### TO DO
Transcribe the items below word for word, from the line containing "r team of expert travel designers" through the end of the items, omitting the pictures from your answer.

::::::

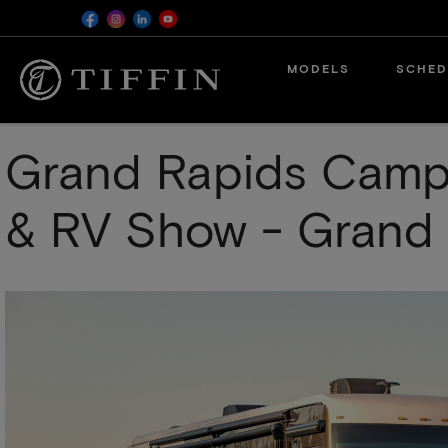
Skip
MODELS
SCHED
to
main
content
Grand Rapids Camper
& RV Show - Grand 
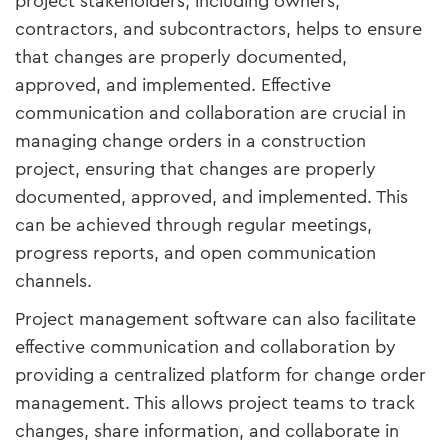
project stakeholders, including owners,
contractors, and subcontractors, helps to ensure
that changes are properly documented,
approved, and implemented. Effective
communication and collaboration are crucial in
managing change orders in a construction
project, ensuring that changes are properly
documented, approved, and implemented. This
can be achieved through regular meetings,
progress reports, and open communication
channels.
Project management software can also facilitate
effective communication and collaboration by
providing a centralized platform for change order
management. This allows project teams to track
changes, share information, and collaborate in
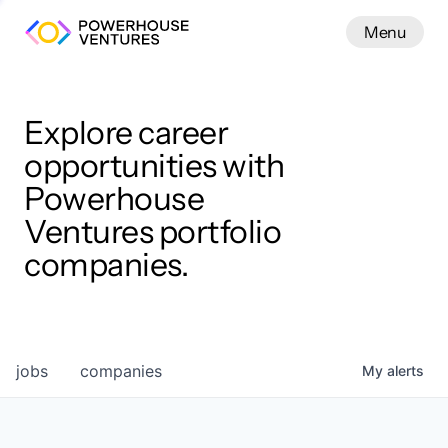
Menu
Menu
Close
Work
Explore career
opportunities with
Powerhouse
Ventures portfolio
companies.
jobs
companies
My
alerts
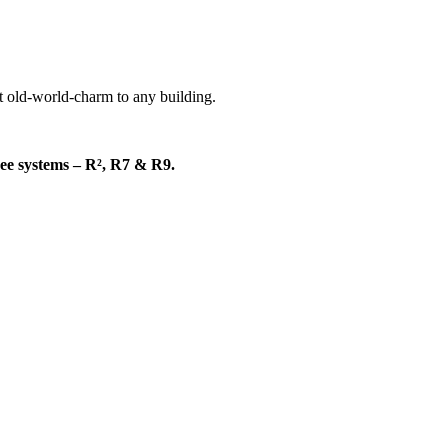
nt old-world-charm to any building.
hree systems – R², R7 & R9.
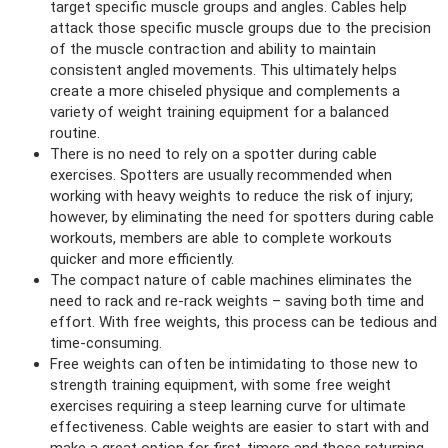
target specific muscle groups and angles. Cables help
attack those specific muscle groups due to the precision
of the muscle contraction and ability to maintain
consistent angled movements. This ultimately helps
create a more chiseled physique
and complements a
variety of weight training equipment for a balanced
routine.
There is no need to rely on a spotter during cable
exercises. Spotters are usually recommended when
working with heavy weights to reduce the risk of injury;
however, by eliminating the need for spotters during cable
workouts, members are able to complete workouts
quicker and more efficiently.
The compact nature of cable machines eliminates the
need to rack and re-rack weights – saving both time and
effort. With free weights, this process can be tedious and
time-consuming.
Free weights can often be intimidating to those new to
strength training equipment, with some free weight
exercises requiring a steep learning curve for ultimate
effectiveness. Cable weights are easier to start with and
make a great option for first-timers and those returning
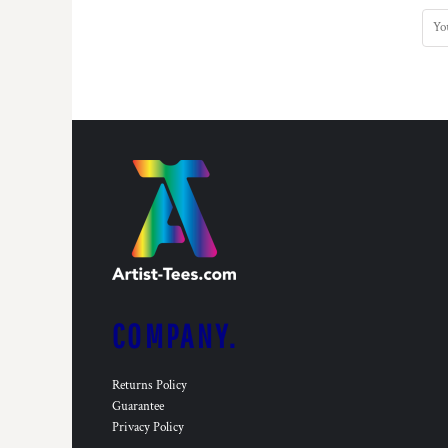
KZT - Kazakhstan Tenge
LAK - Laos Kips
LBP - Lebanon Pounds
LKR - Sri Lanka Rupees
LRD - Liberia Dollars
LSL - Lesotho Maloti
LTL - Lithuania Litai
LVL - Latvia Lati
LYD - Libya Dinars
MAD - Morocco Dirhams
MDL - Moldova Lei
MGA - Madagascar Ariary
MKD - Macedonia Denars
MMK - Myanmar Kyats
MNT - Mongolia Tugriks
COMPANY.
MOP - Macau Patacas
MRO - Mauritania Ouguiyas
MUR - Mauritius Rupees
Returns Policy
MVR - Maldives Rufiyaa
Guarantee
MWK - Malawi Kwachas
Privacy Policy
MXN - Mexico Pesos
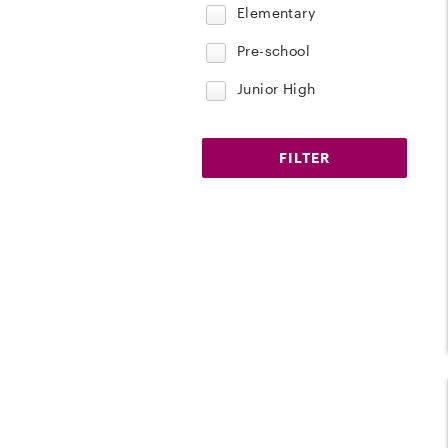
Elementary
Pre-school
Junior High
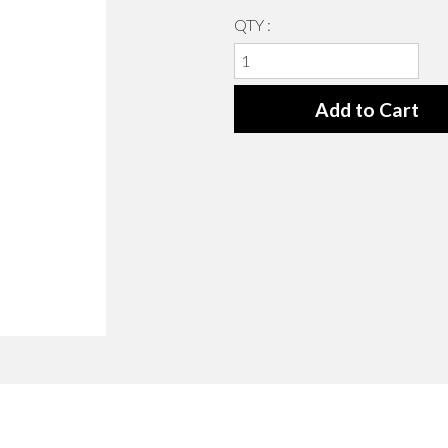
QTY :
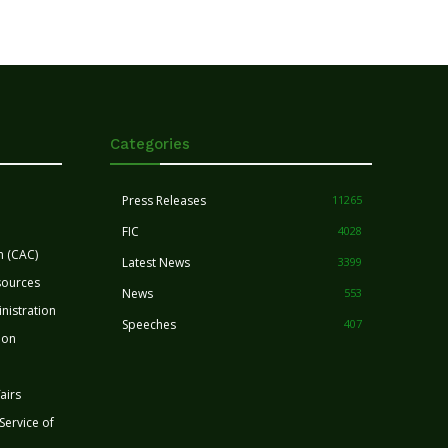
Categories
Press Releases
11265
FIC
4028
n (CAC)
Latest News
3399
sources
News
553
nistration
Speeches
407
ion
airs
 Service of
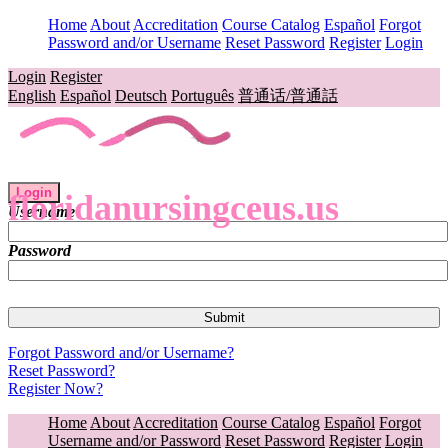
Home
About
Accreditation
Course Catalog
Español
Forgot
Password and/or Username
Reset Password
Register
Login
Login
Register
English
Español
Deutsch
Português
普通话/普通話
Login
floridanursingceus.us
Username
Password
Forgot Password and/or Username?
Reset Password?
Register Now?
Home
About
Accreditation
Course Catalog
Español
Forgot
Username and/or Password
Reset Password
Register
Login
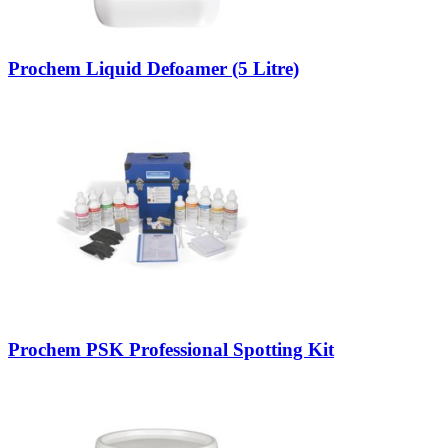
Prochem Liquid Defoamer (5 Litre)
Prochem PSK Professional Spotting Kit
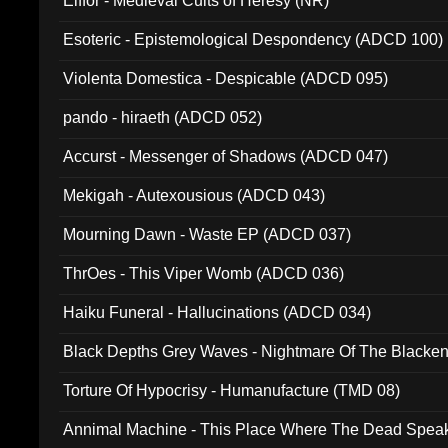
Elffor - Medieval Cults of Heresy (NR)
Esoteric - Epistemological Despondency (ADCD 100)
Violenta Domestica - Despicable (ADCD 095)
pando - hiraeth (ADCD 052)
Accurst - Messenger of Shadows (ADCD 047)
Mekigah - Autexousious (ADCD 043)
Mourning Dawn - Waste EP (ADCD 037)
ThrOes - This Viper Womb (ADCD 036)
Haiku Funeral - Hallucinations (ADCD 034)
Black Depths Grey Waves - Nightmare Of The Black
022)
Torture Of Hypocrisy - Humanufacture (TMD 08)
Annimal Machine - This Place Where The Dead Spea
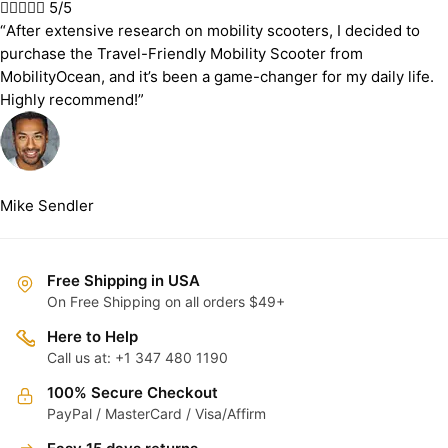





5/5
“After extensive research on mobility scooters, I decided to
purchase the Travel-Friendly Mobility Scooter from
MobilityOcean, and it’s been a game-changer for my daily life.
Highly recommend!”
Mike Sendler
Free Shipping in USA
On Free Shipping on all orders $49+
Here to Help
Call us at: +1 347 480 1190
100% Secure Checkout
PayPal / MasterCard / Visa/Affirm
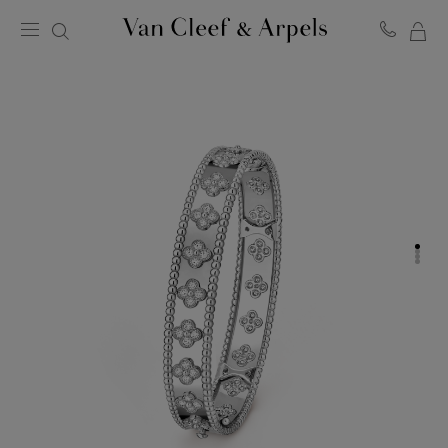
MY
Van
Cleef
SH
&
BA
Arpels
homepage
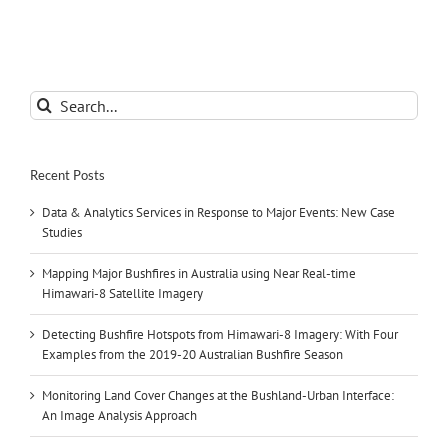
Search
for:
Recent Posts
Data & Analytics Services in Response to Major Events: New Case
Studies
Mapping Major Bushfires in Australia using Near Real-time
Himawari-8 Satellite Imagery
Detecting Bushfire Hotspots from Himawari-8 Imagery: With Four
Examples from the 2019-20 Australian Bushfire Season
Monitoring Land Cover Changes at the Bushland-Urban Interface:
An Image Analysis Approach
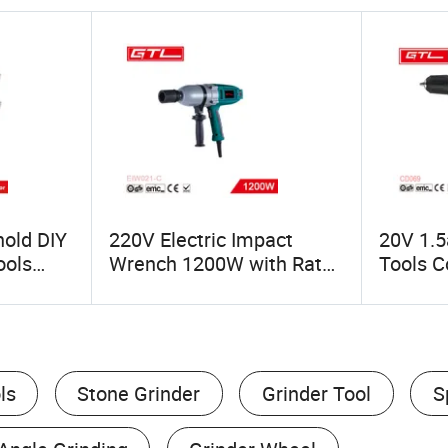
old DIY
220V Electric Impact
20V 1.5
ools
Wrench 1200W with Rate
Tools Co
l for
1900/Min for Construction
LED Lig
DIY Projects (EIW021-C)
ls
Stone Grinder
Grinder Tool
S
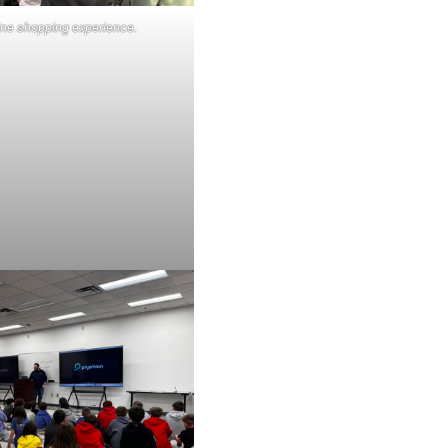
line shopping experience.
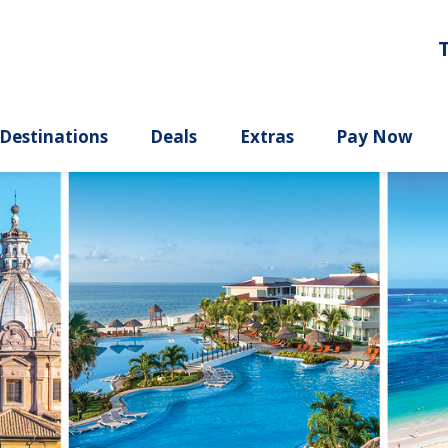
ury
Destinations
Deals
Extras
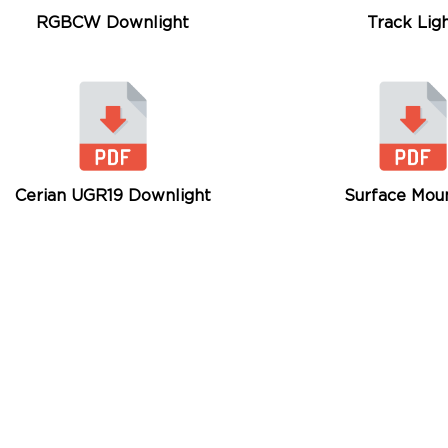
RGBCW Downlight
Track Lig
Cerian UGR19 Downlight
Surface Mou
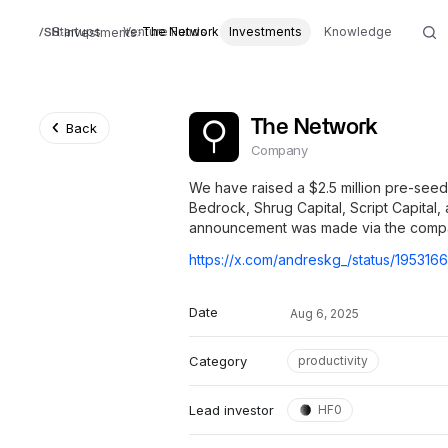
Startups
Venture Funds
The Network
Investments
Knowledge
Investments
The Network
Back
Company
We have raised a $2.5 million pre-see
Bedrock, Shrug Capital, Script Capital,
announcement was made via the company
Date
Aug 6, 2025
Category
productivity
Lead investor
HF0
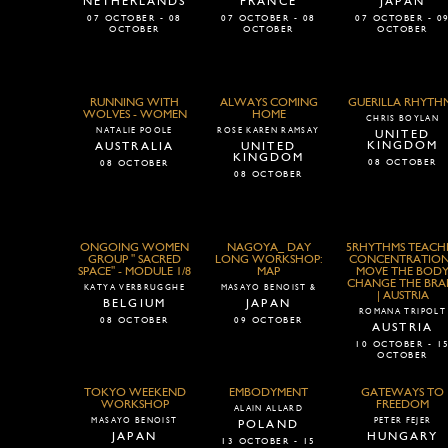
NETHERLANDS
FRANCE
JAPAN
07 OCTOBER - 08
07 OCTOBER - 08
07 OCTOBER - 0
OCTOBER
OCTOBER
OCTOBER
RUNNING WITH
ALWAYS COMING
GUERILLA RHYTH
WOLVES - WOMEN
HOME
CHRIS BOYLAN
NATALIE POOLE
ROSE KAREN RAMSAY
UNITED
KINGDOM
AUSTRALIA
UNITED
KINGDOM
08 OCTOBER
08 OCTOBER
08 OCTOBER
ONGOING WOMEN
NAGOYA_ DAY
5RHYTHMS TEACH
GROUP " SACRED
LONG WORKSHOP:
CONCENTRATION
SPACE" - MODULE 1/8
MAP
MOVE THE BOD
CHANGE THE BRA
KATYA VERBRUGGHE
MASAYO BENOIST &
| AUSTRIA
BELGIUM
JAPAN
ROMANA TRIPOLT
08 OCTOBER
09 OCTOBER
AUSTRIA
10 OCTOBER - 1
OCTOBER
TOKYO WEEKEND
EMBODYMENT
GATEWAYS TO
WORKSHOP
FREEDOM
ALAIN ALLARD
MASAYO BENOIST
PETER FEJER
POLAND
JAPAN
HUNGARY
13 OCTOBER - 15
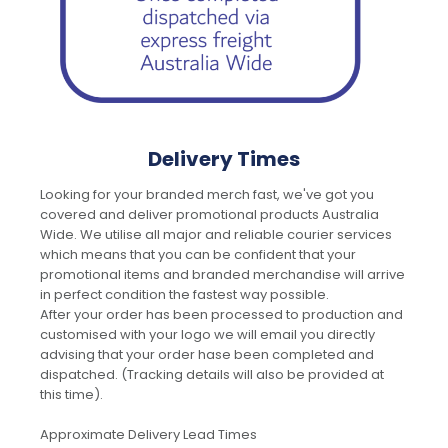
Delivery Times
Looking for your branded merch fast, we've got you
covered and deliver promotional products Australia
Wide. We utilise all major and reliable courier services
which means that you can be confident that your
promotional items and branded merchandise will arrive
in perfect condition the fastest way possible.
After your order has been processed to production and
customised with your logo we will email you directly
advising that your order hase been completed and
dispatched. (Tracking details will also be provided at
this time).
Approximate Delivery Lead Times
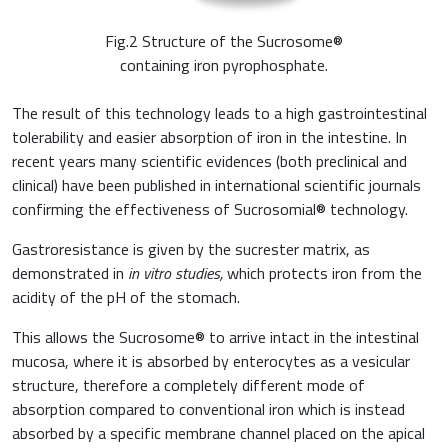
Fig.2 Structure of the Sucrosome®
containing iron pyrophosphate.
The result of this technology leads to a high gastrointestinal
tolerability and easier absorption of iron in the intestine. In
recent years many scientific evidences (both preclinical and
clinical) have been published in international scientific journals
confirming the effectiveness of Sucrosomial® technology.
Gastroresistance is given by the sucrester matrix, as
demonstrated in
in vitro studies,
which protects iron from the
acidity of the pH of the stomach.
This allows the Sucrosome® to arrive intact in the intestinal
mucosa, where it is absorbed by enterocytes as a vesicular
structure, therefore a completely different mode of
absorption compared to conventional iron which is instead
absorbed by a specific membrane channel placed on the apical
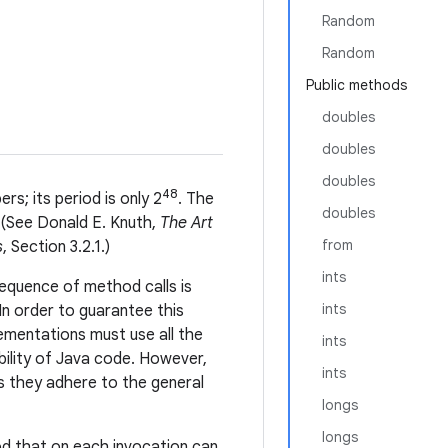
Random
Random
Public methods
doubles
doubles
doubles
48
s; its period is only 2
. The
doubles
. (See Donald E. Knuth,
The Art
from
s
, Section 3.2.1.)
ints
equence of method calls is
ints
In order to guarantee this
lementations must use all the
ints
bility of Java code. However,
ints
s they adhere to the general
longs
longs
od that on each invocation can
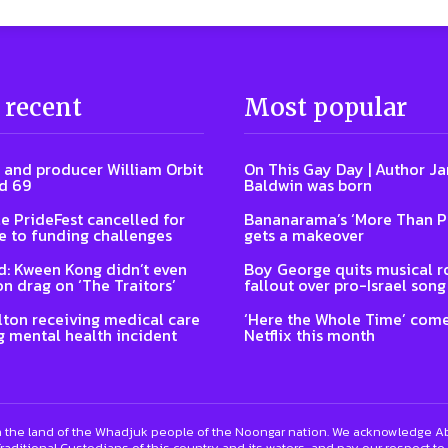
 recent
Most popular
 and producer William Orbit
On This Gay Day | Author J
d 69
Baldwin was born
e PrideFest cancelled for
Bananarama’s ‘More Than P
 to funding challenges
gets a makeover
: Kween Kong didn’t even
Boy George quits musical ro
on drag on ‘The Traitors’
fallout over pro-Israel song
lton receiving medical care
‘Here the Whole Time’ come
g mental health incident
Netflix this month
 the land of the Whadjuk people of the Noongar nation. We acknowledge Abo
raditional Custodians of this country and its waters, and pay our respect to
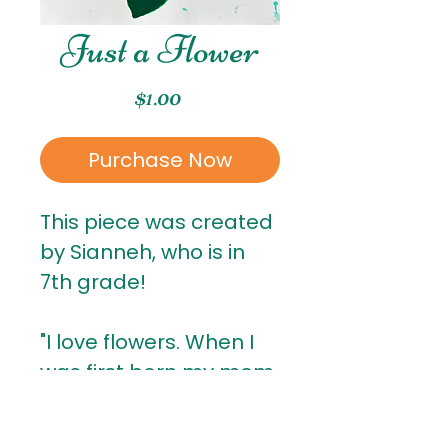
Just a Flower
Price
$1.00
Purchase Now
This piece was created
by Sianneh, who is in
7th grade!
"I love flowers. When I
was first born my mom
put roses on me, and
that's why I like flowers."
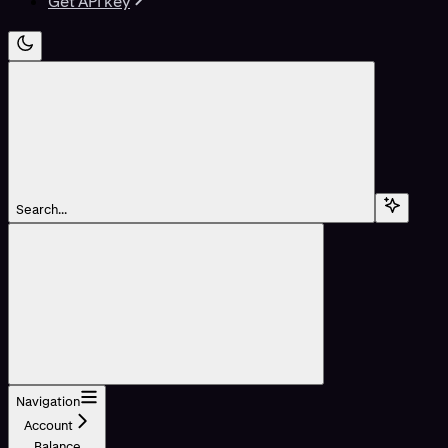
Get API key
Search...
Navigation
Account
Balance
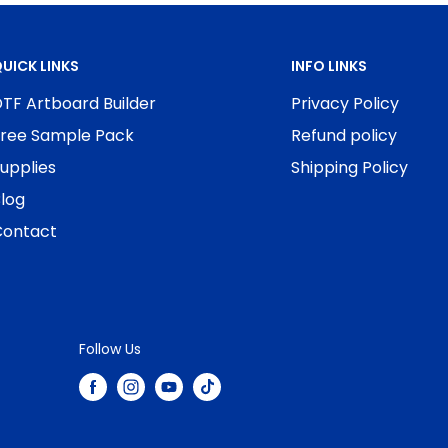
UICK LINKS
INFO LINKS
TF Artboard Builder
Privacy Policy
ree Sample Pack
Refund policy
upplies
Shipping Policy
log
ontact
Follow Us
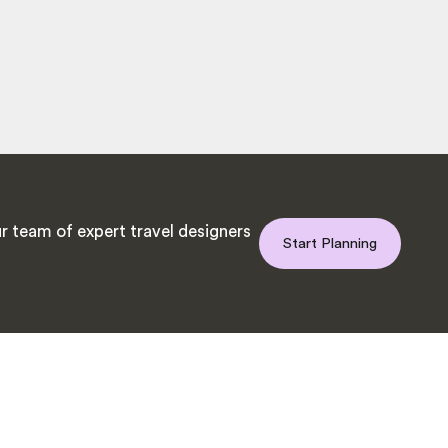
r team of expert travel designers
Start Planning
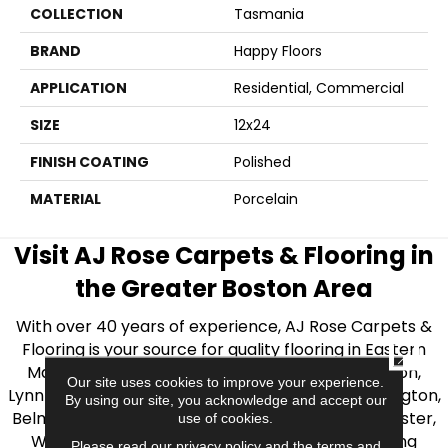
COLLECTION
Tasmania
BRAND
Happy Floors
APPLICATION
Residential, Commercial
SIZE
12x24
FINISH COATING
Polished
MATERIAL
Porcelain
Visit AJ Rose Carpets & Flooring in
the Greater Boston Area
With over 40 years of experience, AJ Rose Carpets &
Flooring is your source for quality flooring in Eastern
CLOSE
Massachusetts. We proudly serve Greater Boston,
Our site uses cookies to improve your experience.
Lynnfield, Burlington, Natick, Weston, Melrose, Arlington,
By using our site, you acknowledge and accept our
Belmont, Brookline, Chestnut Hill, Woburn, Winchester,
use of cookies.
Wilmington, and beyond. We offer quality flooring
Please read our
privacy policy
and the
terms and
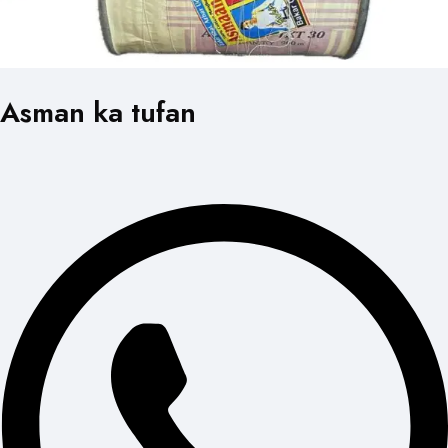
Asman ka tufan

::::::

### TASK SOLUTION
r team of expert travel designers
Start Planning
COLLECTION
Tasmania
BRAND
Happy Floors
APPLICATION
Residential, Commercial
SIZE
12x24
FINISH COATING
Polished
MATERIAL
Porcelain
Visit AJ Rose Carpets & Flooring in
the Greater Boston Area
With over 40 years of experience, AJ Rose Carpets &
Flooring is your source for quality flooring in Eastern
CLOSE
Massachusetts. We proudly serve Greater Boston,
Our site uses cookies to improve your experience.
Lynnfield, Burlington, Natick, Weston, Melrose, Arlington,
By using our site, you acknowledge and accept our
Belmont, Brookline, Chestnut Hill, Woburn, Winchester,
use of cookies.
Wilmington, and beyond. We offer quality flooring
Please read our
privacy policy
and the
terms and
Asman ka tufan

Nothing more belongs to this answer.